━━━━━ Document section

In Scenes From A Revolution – The Birth of New Hollywood, Harris documents what he believes are the origins of New Hollywood by tracing the making of the five films that were nominated for Best Film at the 1967 Academy Awards. The Graduate, directed by newcomer Mike Nichols –the thirty five year old darling of the Broadway theatre scene - was one of them. Bonnie and Clyde was another, starring and produced by Warren Beatty, “a twenty-nine year old actor with a spotty record”. These two films were “game changers” argues Harris, and they were lined up on the red carpet against the traditional studio films Guess Who’s Coming To Dinner, starring Katherine Hepburn and Spencer Tracey, In The Heat of The Night with Sidney Poitier and Rod Steiger and Doctor Dolittle starring Rex Harrison. Harris interviewed many of the surviving people involved in the making of these films and has trawled through hundreds of sources of information as research for his weighty 400-page book. He creates a detailed account of the myriad decisions that emerged from chaos, necessity, chance and manipulation to become immortalised on the big screen. It’s a book about the informal meetings of life, conversations from corridors and cafes, casting couches and crew meetings – the ones that really add up to history.

━━━━━━━━━━

What to work on =
(a) Summarize the Scenes From A Revolution review in two sentences.
(b) Decide whether each statement agrees with the Scenes From A Revolution review, answering yes or no and quoting the words that settle it: (i) Mike Nichols was thirty-five when he directed The Graduate. (ii) Harris counts Doctor Dolittle among the "game changers." (iii) Harris's book is about 200 pages long.
(c) Please carry the Scenes From A Revolution review on from its final sentence.
The items have no connection to the Scenes From A Revolution review.

━━━━━ Data extract

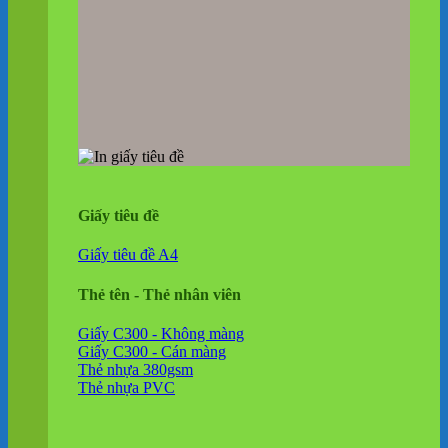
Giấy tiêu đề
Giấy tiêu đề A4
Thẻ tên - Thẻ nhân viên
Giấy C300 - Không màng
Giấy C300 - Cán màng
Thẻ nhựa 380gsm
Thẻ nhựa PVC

━━━━━━━━━━
━━━━━ Data extract

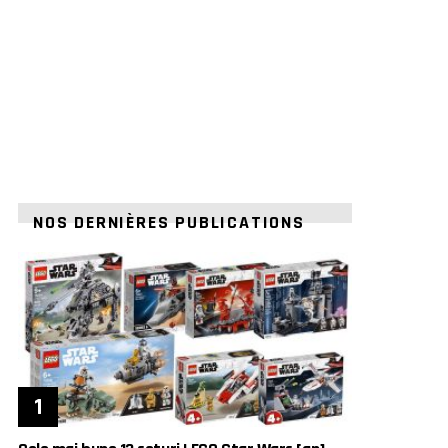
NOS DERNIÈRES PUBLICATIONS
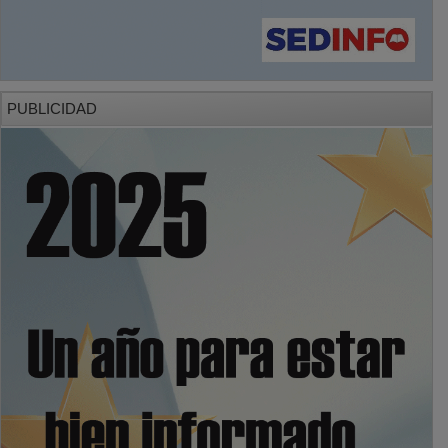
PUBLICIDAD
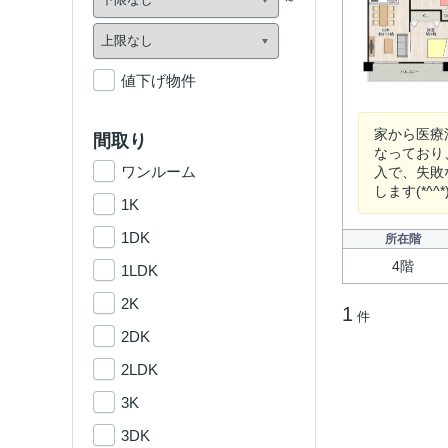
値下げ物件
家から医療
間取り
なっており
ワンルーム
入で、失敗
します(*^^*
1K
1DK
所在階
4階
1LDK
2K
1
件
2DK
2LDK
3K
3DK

━━━━━━━━━━

Results for the exercise =
(a) In Scenes From A Revolution, Harris traces the origins of New Hollywood through the making of the five films nominated for Best Film at the 1967 Academy Awards. He argues that The Graduate and Bonnie and Clyde were "game changers" against three traditional studio films, and he draws on interviews with survivors and hundreds of sources to give a detailed account of the many decisions and informal conversations behind the films.

(b)
(i) Yes: "the thirty five year old darling of the Broadway theatre scene"
(ii) No: "they were lined up on the red carpet against the traditional studio films"
(iii) No: "his weighty 400-page book"

(c)
Harris starts his story back in 1963 with one of the screenwriters of Bonnie & Clyde, Robert Benton, sitting in a New York cinema watching Francois Truffaut’s Jules and Jim. The films of the ‘French New Wave’ (and their Italian counterparts) are for many film theorists the key to understanding what was about to happen in Hollywood. French directors like Truffaut, Jean-Luc Godard and Alan Resnais had developed a new aesthetic for filmmaking, one that challenged Hollywood’s traditional narrative and visual conventions. These films were casual and unstructured, and the characters in them reflective of a more liberated and sexually honest era that was emerging as the leading edge of the wave of baby boomers reached their twenties. For New Hollywood theorists, it was this audience that Hollywood had failed to notice as it churned out safe product, offered back catalogues to television programmers and sold off backlot real estate to cover mounting losses. Veteran director Fred Zinnermann described Hollywood’s situation at this time as “a self-imposed, self induced trap with a dependence on best sellers, hit plays, remakes and rehashes”.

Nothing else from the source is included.